Mary me dit ne pas croire en l'horoscope mais le lire quand même : « Quand je rencontre une nouvelle personne, je regarde ce qui est lié à son signe et je découvre souvent au moins 10 % de traits qui lui correspondent et que je n'aurais pas remarqués sans cela. » Quand je lui demande pourquoi elle ne lit pas directement des ouvrages de psychologie, elle me répond que c'est par manque de temps. Et quand je lui déclare que tout ça — astrologie et, jusqu'à un certain point, psychologie —, c'est enfermer un être humain aux pensées complexes dans un canevas plus ou moins grossier (créer un faux mythe personnel pour mieux le comprendre), elle me rétorque que, de toute façon, je ne change que très rarement d'avis. — Les capricornes sont bornés, à ce qu'il paraît.

« À quoi cela me sert-il de parler à Untel ou à Unetelle ? Ils ne m'apprendront jamais rien !
— C'est là que tu te trompes, Hamil : tout le monde peut t'apprendre quelque chose !
— Non. Le temps est précieux : pourquoi le passer avec des gens qui ne m'apportent rien, alors que des amis sincères ou des livres me seront de bien meilleure compagnie ?
— Tu parles comme Fabien. Tu es beaucoup trop élitiste ! »
(Et encore une fois, je campe sur mes positions.)
 
Réflexions sans queue ni tête. — Ce qui est amusant quand je cite Amy et Zapata, c'est que je fais à chaque fois le tour de l'alphabet : A&Z, le début et la fin, l'alpha et l'omega.

Si l'on veut être changé par un livre, la nage ne suffit pas ; il faut pratiquer le plongeon. — Pour quelqu'un qui coule dès qu'on le met à l'eau, fallait oser !
La tendance à l'autoflagellation est inversement proportionnelle à sa nécessité.
Le « mariage pour tous » est un combat d'arrière-garde. Hé ! Il s'agit seulement de mariage, ce verrou social à l'aide duquel l'État cadenasse l'amour !

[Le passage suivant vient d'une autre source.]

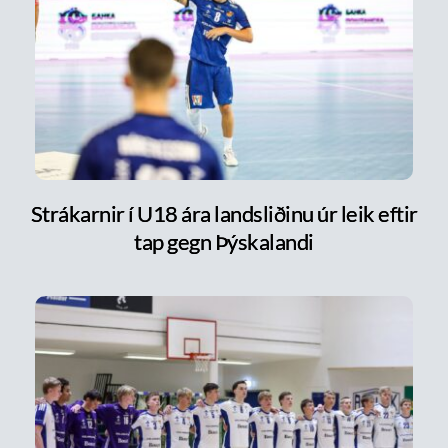
Strákarnir í U18 ára landsliðinu úr leik eftir
tap gegn Þýskalandi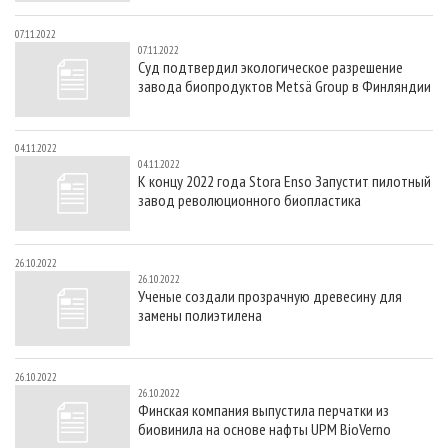
07.11.2022
07.11.2022
Суд подтвердил экологическое разрешение
завода биопродуктов Metsä Group в Финляндии
04.11.2022
04.11.2022
К концу 2022 года Stora Enso Запустит пилотный
завод революционного биопластика
26.10.2022
26.10.2022
Ученые создали прозрачную древесину для
замены полиэтилена
26.10.2022
26.10.2022
Финская компания выпустила перчатки из
биовинила на основе нафты UPM BioVerno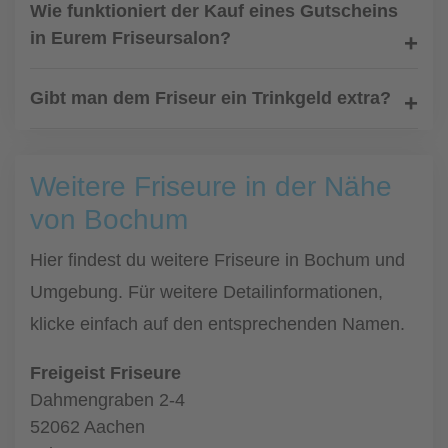
Wie funktioniert der Kauf eines Gutscheins
in Eurem Friseursalon?
Gibt man dem Friseur ein Trinkgeld extra?
Weitere Friseure in der Nähe
von Bochum
Hier findest du weitere Friseure in Bochum und
Umgebung. Für weitere Detailinformationen,
klicke einfach auf den entsprechenden Namen.
Freigeist Friseure
Dahmengraben 2-4
52062 Aachen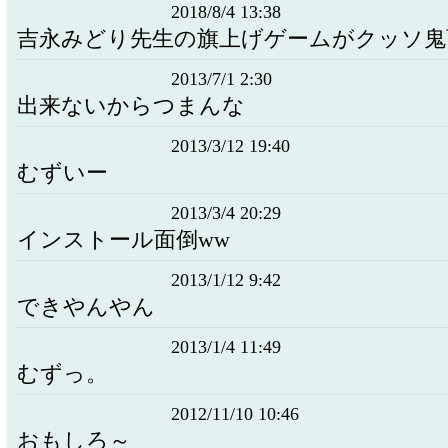
2018/8/4 13:38
吉永みどり先生の旗上げゲームがクッソ鬼
2013/7/1 2:30
出来ないからつまんな
2013/3/12 19:40
むずいー
2013/3/4 20:29
インストール面倒ww
2013/1/12 9:42
できやんやん
2013/1/4 11:49
むずっ。
2012/11/10 10:46
おもしろ～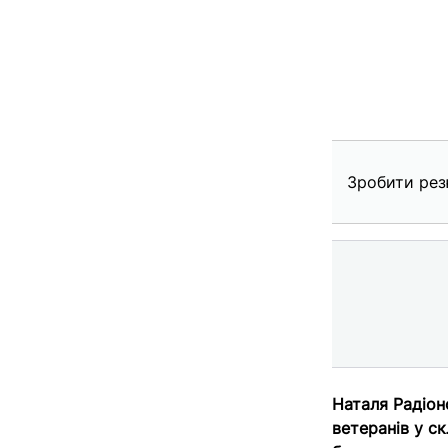
Зробити рез
Наталя Радіоно
ветеранів у ск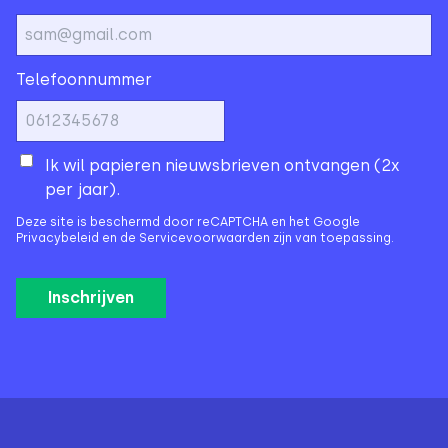
Telefoonnummer
Ik wil papieren nieuwsbrieven ontvangen (2x
per jaar).
Deze site is beschermd door reCAPTCHA en het Google
Privacybeleid
en de
Servicevoorwaarden
zijn van toepassing.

Je lis quelques éléments biographiques sur Nietzsche. À peine ai-je commencé à m'intéresser à sa vie que je décèle déjà deux des pires ironies qui aient jamais secoué une existence de génie, et ce, pour l'une d'entre elles, jusqu'à son lointain héritage : 1) avoir passé les dix dernières années de sa vie dans un état végétatif alors que, esprit particulièrement alerte et lucide, N. prônait la « libre mort » (autrement dit le suicide au bon moment) ; 2) avoir été, bien après son décès en 1900, récupéré par le régime nazi alors que son œuvre témoigne de la haine à la fois de l'État (qu'il nomme « nouvelle idole » dans Zarathoustra) et des croyances de la foule.